Le refus persistant d'une partie du Parti Socialiste d'utiliser le terme "islamophobie" n'est par ailleurs pas une simple querelle sémantique. C'est, selon l'analyse d'Olivier Le Cour Grandmaison une négation d'une réalité sociale et discriminatoire. 

"Cela revient à invisibiliser la spécificité du racisme anti-musulmans et à empêcher sa pleine prise en compte dans les politiques publiques de lutte contre les discriminations. C’est adopter des arguments qui, sous couvert de défense de la laïcité et de la République, participent en réalité du même climat de suspicion généralisée qui nourrit l’islamophobie. C’est un alignement sur des thèses réactionnaires qui fait sien un discours porté par des polémistes et des courants politiques qui instrumentalisent la laïcité contre une minorité religieuse", explique-t-il. Pour la politologue, le PS, de par ce déni, se met en dehors d’un consensus international croissant sur la nécessité de nommer et de combattre ce phénomène spécifique.

Si Olivier Le Cour Grandmaison concède qu'une évolution positive, même tardive, est toujours préférable à l'immobilisme, la persistance de ce courant réfractaire au sein du PS reste un obstacle majeur à une lutte efficace et cohérente contre toutes les formes de racisme. 

En refusant de nommer clairement l'islamophobie, ces élus socialistes ne défendent pas en effet la République ou la laïcité ; ils contribuent, souvent malgré eux, à perpétuer le déni et l'impunité qui entourent un racisme bien réel et dévastateur.

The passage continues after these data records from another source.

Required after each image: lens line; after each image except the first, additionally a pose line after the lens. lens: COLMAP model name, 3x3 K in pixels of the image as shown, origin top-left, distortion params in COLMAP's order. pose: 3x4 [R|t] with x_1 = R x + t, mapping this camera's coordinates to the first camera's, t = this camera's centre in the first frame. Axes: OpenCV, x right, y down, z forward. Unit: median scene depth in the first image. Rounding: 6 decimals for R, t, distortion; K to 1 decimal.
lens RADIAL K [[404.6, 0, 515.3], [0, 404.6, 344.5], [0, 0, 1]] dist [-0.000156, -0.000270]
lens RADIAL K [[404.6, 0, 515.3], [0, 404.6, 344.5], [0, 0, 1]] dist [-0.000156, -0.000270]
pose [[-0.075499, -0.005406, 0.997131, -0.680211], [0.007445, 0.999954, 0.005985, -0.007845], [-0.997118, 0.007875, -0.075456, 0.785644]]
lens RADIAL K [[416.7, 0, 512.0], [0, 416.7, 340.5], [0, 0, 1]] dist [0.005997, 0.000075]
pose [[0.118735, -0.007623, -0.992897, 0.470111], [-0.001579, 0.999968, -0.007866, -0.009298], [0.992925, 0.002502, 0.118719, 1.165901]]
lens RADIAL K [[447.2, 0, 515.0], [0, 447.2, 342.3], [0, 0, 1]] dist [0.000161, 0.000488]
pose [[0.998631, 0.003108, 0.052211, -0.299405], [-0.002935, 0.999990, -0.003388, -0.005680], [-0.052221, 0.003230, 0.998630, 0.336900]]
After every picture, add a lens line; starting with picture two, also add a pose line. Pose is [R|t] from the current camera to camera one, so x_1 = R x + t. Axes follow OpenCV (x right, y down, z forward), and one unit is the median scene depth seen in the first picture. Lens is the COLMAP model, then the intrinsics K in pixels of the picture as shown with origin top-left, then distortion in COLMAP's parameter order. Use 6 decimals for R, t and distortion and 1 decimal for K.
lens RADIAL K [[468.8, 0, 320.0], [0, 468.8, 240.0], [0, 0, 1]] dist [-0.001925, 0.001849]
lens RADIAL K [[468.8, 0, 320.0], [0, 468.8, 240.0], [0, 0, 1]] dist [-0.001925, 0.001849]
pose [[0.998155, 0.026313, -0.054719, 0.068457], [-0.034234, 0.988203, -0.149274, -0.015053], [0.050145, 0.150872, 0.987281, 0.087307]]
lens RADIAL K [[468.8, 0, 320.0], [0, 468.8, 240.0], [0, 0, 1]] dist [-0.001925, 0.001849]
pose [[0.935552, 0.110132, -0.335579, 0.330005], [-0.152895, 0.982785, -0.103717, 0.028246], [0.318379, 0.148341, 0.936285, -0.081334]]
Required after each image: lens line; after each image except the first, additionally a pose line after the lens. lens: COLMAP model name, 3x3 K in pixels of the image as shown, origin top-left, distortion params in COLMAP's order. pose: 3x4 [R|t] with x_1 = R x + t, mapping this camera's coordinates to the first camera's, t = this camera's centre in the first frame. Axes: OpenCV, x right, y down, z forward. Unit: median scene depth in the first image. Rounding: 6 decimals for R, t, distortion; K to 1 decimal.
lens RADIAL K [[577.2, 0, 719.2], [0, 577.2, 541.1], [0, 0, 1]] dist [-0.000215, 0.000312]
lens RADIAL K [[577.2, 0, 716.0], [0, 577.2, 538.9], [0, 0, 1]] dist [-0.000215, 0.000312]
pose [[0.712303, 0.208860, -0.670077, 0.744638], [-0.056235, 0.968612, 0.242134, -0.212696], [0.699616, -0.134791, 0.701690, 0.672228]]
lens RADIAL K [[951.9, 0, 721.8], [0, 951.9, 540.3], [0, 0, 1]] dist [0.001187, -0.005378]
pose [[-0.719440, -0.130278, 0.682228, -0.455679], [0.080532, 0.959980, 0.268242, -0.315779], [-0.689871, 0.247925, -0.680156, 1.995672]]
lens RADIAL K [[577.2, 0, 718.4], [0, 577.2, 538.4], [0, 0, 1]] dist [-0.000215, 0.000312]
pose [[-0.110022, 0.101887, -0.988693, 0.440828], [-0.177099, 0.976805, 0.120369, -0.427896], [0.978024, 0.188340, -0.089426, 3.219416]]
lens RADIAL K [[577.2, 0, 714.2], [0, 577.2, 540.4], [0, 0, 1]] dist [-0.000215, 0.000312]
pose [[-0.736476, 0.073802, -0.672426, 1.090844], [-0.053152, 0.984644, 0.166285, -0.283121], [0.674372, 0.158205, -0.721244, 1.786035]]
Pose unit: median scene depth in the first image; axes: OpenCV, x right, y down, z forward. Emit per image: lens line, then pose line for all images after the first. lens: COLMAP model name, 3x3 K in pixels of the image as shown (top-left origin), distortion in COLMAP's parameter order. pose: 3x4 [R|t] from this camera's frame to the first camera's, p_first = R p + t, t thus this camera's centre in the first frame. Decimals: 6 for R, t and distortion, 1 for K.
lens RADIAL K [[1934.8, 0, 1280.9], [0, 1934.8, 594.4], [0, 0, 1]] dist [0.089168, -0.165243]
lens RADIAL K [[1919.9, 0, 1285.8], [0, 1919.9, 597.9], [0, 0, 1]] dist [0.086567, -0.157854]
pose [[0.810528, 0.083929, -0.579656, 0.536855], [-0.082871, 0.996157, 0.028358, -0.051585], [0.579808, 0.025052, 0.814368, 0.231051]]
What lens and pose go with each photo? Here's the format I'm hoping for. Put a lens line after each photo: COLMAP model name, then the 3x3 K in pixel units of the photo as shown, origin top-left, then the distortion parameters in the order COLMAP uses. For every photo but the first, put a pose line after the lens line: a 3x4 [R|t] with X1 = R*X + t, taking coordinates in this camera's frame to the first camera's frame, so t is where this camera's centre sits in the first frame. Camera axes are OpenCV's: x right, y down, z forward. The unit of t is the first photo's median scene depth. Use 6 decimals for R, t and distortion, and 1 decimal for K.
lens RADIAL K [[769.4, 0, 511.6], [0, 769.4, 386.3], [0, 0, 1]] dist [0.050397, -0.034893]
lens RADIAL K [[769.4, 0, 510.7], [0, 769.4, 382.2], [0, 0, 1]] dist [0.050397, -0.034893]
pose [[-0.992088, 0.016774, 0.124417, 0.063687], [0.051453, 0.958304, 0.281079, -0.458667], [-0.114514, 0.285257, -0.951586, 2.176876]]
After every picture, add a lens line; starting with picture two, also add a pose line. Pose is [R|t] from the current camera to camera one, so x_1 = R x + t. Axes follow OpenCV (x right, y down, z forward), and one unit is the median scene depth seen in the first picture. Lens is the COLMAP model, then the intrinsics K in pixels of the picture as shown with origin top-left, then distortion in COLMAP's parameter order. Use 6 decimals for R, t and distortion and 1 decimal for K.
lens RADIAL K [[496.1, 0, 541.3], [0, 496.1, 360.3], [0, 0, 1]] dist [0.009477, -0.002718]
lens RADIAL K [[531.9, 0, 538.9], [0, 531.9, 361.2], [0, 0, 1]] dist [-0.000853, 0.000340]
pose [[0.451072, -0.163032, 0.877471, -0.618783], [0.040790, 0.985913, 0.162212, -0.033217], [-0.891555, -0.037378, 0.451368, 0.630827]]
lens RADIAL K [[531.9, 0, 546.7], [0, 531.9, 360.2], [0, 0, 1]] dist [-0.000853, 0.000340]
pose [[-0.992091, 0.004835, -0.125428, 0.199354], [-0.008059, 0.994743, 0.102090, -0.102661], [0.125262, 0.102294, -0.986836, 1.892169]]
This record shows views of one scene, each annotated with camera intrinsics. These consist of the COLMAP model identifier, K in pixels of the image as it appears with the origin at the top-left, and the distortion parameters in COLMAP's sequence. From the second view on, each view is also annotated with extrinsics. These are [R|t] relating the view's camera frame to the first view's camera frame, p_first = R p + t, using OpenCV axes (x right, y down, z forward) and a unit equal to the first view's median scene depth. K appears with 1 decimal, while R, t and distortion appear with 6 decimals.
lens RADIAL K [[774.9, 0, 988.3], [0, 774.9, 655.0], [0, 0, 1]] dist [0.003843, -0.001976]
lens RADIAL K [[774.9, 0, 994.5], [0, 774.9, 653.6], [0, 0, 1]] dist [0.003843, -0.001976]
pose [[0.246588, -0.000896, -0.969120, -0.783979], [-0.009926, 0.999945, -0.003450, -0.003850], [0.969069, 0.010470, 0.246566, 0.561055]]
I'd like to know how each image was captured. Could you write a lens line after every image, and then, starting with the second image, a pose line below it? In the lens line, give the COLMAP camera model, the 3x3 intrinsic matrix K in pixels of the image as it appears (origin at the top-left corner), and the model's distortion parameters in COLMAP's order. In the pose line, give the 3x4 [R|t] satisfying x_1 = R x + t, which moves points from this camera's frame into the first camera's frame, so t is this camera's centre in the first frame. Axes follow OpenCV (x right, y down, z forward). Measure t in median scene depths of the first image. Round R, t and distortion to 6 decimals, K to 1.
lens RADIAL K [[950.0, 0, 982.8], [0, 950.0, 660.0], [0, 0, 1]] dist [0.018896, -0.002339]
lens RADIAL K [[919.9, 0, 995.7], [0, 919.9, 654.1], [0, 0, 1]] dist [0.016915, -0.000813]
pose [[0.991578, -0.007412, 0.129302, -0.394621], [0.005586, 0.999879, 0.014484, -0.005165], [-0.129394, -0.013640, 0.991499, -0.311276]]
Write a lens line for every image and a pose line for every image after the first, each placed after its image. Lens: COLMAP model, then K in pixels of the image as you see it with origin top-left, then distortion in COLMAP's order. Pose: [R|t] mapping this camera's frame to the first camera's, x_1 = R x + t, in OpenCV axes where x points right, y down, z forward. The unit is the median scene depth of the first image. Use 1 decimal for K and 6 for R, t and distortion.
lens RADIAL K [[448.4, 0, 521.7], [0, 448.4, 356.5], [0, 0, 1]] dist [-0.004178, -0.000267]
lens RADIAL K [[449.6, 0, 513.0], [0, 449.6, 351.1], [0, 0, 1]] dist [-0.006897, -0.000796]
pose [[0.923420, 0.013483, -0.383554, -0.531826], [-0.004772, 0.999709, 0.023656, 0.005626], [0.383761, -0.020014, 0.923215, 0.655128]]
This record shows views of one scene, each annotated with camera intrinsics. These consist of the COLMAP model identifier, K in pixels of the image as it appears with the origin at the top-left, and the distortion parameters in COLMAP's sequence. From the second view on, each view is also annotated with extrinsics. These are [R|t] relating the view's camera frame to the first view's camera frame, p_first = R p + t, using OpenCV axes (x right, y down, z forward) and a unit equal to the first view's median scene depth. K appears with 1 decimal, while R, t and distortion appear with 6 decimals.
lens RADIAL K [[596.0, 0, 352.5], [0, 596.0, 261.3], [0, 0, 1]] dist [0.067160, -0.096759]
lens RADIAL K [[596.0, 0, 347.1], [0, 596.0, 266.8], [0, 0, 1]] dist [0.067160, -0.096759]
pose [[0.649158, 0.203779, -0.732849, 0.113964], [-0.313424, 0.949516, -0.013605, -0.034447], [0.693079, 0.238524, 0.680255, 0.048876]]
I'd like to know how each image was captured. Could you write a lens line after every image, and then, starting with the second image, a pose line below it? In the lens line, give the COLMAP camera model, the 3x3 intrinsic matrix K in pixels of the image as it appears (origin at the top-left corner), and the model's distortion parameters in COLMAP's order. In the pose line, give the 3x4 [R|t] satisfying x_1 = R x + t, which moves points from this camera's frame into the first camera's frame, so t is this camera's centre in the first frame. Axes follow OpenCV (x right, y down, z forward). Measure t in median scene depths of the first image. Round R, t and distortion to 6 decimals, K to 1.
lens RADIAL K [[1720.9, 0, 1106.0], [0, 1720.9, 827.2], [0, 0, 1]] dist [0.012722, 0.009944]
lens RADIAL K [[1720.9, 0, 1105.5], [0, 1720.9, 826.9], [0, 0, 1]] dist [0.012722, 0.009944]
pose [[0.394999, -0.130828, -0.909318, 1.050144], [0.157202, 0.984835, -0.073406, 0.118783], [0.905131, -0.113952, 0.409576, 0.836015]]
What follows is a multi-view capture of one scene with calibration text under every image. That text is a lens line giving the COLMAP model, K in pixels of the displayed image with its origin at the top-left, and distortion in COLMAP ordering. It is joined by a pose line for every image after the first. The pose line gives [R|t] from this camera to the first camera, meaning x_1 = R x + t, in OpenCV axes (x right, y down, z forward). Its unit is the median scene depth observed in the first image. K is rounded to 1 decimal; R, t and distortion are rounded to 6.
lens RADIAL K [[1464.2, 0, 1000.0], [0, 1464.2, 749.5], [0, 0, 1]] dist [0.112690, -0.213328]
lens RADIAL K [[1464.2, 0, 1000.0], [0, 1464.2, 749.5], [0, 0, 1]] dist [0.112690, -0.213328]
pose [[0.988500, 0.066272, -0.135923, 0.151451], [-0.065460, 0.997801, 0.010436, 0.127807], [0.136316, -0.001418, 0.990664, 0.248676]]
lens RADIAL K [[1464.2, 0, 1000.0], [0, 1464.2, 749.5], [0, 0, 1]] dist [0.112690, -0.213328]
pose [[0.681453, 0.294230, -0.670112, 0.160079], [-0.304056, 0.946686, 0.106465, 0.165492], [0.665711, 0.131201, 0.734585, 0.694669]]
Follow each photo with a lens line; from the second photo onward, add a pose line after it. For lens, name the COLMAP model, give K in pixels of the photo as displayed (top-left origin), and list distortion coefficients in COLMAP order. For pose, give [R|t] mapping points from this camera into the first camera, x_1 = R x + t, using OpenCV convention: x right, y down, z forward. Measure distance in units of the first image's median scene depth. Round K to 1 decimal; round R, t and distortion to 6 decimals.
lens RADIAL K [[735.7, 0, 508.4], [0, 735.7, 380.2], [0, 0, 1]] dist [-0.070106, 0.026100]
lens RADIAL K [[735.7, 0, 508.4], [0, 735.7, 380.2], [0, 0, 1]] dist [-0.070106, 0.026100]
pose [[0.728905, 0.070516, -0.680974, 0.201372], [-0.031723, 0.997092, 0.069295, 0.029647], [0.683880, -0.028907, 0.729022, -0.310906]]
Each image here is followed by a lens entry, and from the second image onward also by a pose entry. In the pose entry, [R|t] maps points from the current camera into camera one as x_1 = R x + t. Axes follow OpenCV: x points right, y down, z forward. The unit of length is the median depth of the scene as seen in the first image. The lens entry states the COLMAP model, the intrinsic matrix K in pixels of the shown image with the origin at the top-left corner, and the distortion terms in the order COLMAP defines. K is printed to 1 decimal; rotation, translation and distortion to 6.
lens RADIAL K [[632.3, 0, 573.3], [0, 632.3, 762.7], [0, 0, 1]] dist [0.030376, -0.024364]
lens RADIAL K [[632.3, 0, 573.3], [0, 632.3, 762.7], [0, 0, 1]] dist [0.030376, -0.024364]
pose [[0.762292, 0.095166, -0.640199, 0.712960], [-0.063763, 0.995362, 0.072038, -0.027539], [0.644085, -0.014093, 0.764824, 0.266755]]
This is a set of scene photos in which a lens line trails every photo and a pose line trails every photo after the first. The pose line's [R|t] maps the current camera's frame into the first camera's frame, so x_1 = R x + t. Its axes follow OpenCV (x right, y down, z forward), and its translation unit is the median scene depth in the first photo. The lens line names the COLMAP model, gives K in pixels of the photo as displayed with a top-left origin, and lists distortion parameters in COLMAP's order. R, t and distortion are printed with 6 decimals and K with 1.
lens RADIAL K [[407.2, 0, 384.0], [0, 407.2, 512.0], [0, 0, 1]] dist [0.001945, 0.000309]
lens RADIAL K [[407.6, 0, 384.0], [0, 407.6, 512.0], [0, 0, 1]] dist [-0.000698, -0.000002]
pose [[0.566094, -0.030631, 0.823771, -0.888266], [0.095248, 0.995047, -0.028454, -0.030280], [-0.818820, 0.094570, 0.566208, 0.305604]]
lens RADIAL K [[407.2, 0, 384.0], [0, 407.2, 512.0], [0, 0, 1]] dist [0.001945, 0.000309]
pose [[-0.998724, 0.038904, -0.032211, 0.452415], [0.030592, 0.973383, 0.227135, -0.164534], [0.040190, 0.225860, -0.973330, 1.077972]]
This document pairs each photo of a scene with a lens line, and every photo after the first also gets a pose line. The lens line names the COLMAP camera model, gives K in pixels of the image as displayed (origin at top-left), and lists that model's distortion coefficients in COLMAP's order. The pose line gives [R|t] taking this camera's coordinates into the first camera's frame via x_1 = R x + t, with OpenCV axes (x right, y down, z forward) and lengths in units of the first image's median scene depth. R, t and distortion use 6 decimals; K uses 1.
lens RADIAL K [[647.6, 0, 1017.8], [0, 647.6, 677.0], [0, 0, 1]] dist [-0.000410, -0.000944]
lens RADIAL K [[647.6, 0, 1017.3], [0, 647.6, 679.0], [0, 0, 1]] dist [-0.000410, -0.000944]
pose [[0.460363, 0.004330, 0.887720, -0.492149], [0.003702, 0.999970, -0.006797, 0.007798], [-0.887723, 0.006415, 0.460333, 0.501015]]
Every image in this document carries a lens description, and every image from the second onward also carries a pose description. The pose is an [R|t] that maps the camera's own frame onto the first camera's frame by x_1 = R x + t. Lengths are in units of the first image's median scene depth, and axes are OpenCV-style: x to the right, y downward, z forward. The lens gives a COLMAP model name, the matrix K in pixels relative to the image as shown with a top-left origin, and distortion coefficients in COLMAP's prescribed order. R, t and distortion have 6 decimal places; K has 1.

Le courage politique consisterait à dépasser les peurs et les héritages rhétoriques usés pour affronter cette réalité avec les outils conceptuels et les mots justes, ceux reconnus par ceux qui subissent cette discrimination et par les instances internationales. Jusqu'à présent, pour une frange significative du PS, ce courage fait encore défaut.